Tove sighed, and sunk down into the water, raising it to the very brim of the tub. Her dark eyes stared up at the rocky ceiling, her mouth a tight line.
"Tove?" Chloe whispered.
One long, slow blink was the starting flag. "I don't know if it's entirely true that I remember nothing of meeting those magic folk when I was a child,” Tove told the ceiling. “I remember the after effects of that meeting very clearly - my parents trying so hard not to cry in front of me - but it was clear they were devastated. I was too young to have ever felt anything like it, and it scared me to see that such an extreme feeling was even possible."
"What did the magic folk do to you?" Chloe croaked.
"Hmm?” Tove’s face tilted down, finally looking at Chloe again. “Oh, nothing. That was the problem."
"You parents were looking for a magic solution for something?"
"Mmm.” She let her head float back again, talking to the craggy rock above. “I started having these... odd turns when I was just old enough to toddle about. I would freeze, stare at nothing for a long time, and sometimes drop to the floor like I had fainted, except my eyes were open."
"A condition of the brain?" Chloe guessed.
Tove nodded, it sent ripple rings out from around her. Otherwise, they were both eerily still. "Our healers could tell what was wrong, but they had no solution, and with no solution..." She sighed, laughed awkwardly, and dragged herself back upright.
"How..." Chloe faltered, uncertain of whether it was offensive to ask. "How long did they expect-"
"Not this long, that's for sure." Tove laughed again, like it hurt her chest to do it. "That's why I needed to get back home. While I have no expectations, and every day is a welcome gift... when I go, I would prefer for it to happen in the den, with my family."
"You didn't seem very concerned about moving quickly, only that we kept going."
"Mmm. I don't like to worry over things that aren't guaranteed,” Tove explained. “Would it be nice to reach home before I pass on? Yes. Will dragging myself and a witch through the wilderness without a single rest ensure that I do? No. Why ruin the time you have? If any one of those days of travelling was my last, would I rather spend it ambling along with you, or running myself to exhaustion?"

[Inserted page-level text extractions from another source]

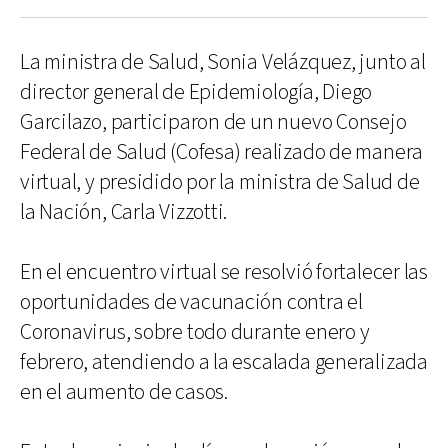
La ministra de Salud, Sonia Velázquez, junto al
director general de Epidemiología, Diego
Garcilazo, participaron de un nuevo Consejo
Federal de Salud (Cofesa) realizado de manera
virtual, y presidido por la ministra de Salud de
la Nación, Carla Vizzotti.
En el encuentro virtual se resolvió fortalecer las
oportunidades de vacunación contra el
Coronavirus, sobre todo durante enero y
febrero, atendiendo a la escalada generalizada
en el aumento de casos.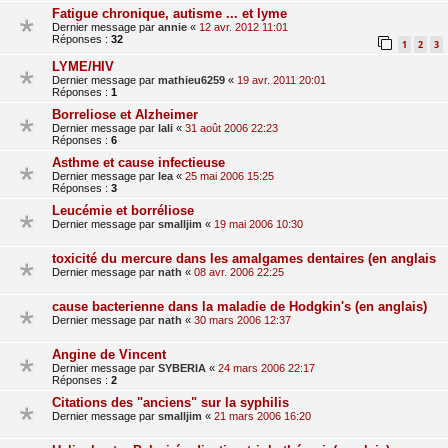
Fatigue chronique, autisme ... et lyme
Dernier message par
annie
«
12 avr. 2012 11:01
Réponses :
32
1
2
3
LYME/HIV
Dernier message par
mathieu6259
«
19 avr. 2011 20:01
Réponses :
1
Borreliose et Alzheimer
Dernier message par
lali
«
31 août 2006 22:23
Réponses :
6
Asthme et cause infectieuse
Dernier message par
lea
«
25 mai 2006 15:25
Réponses :
3
Leucémie et borréliose
Dernier message par
smalljim
«
19 mai 2006 10:30
toxicité du mercure dans les amalgames dentaires (en anglais
Dernier message par
nath
«
08 avr. 2006 22:25
cause bacterienne dans la maladie de Hodgkin's (en anglais)
Dernier message par
nath
«
30 mars 2006 12:37
Angine de Vincent
Dernier message par
SYBERIA
«
24 mars 2006 22:17
Réponses :
2
Citations des "anciens" sur la syphilis
Dernier message par
smalljim
«
21 mars 2006 16:20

Chloe tried not to take offence to the use of the word ‘ambling’ to describe travelling with her. "Why leave at all, then?" she asked softly.
Tove looked away with a sigh. "I can't bear the thought of waiting for it. I want to enjoy myself, and do everything that the others get to do.” She broke off to splash some water on her face, rubbing it in with more force than was necessary. “It's all a balance of the odds,” she said. “The odds that I'll live two more days instead of one, for example. Always balancing risk and reward.” She spoke as though she were giving a lecture to a student, that these were facts, and there was no emotion involved in the situation. “And hopefully, living my time in a way that will leave me fulfilled when it's time to go."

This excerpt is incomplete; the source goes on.